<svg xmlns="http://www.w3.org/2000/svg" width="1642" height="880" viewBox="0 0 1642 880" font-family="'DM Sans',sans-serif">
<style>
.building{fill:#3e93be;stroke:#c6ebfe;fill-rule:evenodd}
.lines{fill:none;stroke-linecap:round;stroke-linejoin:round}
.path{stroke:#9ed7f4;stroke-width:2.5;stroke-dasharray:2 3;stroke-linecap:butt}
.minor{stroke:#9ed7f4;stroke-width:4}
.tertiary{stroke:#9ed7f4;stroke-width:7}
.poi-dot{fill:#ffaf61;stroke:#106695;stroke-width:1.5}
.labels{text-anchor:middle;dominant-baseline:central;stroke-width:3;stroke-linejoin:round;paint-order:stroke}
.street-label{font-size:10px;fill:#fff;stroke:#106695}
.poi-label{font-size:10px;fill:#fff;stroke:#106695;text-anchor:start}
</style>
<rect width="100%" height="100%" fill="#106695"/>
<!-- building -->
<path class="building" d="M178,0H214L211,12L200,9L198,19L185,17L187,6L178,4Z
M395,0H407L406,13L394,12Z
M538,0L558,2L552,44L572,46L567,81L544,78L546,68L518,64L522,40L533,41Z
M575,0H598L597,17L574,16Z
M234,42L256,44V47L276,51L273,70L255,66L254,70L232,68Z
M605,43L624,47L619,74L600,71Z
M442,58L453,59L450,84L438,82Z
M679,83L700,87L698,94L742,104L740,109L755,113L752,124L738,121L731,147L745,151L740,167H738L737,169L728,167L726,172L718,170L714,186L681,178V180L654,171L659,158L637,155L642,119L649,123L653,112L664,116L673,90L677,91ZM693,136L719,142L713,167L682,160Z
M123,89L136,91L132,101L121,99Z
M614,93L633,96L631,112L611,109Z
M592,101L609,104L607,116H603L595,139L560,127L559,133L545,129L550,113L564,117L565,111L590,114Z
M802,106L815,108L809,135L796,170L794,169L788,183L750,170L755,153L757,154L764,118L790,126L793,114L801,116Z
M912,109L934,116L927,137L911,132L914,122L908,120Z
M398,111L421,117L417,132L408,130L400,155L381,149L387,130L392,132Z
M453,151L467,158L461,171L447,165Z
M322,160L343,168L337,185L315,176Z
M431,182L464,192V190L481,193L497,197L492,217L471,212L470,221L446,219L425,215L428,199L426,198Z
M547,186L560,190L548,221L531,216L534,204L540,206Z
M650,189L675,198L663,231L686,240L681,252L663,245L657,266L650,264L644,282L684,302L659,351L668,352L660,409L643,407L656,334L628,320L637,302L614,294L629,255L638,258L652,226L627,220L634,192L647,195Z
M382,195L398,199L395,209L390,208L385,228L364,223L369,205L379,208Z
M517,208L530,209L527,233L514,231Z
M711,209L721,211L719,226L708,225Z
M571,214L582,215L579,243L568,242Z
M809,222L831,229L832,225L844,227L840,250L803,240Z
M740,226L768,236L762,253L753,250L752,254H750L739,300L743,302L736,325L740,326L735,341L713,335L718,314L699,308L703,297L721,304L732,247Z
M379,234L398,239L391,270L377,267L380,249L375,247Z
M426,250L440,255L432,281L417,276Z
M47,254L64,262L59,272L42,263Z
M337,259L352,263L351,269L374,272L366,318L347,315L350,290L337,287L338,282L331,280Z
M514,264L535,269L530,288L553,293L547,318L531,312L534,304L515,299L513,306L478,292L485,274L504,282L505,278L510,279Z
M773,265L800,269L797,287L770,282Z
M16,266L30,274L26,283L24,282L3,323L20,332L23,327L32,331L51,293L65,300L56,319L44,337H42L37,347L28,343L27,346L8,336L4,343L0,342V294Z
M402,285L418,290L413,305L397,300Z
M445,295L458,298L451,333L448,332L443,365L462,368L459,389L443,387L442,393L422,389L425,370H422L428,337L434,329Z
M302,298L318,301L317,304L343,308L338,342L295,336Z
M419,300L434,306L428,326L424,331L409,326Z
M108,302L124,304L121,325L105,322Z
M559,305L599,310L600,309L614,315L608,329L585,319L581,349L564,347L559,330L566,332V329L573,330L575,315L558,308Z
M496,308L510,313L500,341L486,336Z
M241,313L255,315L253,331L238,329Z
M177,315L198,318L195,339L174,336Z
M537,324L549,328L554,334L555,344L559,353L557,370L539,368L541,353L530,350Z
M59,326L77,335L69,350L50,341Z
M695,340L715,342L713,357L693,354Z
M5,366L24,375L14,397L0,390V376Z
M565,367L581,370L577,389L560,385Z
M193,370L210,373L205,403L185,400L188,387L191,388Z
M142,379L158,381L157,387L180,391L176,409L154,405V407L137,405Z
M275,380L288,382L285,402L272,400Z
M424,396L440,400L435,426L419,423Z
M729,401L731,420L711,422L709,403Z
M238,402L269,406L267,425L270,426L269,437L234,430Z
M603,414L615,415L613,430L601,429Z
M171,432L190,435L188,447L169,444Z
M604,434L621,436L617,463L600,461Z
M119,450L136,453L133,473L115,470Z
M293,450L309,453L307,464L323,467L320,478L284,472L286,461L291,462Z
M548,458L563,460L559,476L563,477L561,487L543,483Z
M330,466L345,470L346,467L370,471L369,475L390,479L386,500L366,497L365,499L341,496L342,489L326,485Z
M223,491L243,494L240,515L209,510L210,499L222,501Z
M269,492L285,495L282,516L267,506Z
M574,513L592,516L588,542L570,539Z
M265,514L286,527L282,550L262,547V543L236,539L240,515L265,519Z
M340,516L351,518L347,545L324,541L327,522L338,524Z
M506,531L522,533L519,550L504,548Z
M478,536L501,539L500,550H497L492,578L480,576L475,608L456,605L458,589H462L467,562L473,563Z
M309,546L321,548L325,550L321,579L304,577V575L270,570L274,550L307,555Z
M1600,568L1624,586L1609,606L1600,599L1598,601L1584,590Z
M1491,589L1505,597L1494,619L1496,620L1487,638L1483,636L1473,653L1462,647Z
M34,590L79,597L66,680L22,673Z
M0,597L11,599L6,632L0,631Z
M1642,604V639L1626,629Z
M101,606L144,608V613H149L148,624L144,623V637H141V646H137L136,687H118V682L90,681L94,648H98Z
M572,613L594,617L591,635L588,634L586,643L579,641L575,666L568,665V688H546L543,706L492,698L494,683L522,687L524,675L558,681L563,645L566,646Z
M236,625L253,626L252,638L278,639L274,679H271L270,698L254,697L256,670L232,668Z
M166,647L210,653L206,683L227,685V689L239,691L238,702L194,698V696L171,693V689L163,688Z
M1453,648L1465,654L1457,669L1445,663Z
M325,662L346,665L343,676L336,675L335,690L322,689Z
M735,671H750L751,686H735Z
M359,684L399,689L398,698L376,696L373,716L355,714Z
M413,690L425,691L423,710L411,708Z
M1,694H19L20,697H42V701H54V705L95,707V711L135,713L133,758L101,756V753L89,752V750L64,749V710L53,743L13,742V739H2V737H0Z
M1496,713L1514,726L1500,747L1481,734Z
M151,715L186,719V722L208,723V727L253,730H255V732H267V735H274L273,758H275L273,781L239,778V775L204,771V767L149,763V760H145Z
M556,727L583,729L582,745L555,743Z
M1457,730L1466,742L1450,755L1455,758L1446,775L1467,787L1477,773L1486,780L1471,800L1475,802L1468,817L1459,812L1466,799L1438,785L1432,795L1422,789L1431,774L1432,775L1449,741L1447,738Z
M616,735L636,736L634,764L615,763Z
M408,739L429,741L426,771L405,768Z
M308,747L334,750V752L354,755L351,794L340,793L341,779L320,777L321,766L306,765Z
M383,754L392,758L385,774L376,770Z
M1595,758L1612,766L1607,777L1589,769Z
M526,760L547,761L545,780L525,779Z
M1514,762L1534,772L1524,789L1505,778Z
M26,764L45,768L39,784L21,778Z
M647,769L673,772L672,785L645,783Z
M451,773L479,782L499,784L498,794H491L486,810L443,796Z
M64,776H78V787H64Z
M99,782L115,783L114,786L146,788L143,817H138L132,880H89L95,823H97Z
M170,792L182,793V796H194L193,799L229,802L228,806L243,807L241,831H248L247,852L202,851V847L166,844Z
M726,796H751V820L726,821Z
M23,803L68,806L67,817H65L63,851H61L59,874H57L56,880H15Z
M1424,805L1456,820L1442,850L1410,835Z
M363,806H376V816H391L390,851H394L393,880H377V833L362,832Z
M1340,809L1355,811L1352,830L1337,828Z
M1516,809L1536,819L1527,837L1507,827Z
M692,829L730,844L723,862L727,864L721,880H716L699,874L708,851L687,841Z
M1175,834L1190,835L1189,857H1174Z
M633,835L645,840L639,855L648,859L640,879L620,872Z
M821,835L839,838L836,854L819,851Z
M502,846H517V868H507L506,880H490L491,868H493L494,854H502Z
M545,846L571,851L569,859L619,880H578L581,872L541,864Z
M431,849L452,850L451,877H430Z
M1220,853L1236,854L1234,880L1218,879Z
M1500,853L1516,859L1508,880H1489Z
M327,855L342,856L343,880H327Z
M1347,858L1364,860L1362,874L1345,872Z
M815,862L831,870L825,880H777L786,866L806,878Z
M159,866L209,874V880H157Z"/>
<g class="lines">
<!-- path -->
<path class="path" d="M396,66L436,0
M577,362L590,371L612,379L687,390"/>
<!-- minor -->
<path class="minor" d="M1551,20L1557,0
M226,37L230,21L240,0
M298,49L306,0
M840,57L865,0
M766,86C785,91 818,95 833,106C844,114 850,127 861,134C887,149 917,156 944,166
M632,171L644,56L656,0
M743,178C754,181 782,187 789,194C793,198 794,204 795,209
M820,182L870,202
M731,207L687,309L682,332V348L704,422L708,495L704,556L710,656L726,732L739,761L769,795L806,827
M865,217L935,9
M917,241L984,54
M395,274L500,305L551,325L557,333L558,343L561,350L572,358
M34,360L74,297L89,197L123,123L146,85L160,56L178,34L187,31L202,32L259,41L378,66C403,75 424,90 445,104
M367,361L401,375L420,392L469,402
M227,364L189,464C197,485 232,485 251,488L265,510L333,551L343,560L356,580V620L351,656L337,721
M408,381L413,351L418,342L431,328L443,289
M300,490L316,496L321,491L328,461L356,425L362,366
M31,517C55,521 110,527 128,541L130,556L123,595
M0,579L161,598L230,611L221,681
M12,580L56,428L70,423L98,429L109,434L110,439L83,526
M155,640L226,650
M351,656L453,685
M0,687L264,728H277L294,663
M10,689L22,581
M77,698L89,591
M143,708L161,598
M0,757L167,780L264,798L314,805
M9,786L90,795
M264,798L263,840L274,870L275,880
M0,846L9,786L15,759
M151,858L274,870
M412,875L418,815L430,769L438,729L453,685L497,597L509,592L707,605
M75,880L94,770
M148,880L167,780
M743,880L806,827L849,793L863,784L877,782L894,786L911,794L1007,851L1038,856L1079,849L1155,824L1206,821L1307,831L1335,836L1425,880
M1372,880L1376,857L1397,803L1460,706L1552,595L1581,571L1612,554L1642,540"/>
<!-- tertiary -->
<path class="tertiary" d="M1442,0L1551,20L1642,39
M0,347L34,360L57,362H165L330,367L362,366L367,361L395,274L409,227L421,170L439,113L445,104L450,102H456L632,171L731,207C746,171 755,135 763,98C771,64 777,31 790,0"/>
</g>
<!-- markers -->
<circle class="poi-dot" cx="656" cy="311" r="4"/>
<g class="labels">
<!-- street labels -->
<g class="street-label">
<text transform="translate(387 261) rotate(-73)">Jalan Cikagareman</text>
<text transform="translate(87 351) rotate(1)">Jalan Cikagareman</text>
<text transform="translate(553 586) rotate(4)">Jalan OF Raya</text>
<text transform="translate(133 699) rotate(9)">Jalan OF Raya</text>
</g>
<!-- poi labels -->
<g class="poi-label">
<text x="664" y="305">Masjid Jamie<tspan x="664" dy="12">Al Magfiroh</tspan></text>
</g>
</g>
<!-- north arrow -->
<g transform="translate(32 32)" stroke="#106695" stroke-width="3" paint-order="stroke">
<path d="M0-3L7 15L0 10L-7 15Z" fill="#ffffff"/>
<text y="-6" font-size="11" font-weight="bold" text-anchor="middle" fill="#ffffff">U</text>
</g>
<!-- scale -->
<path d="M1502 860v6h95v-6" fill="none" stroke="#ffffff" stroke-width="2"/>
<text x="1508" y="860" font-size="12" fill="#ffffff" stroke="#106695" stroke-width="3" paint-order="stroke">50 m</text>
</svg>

*-*-*

• GOAL OF THE EXERCISE: How many of the lines in the listing hold "height"? Only the number should be given.

• OUTPUT: 2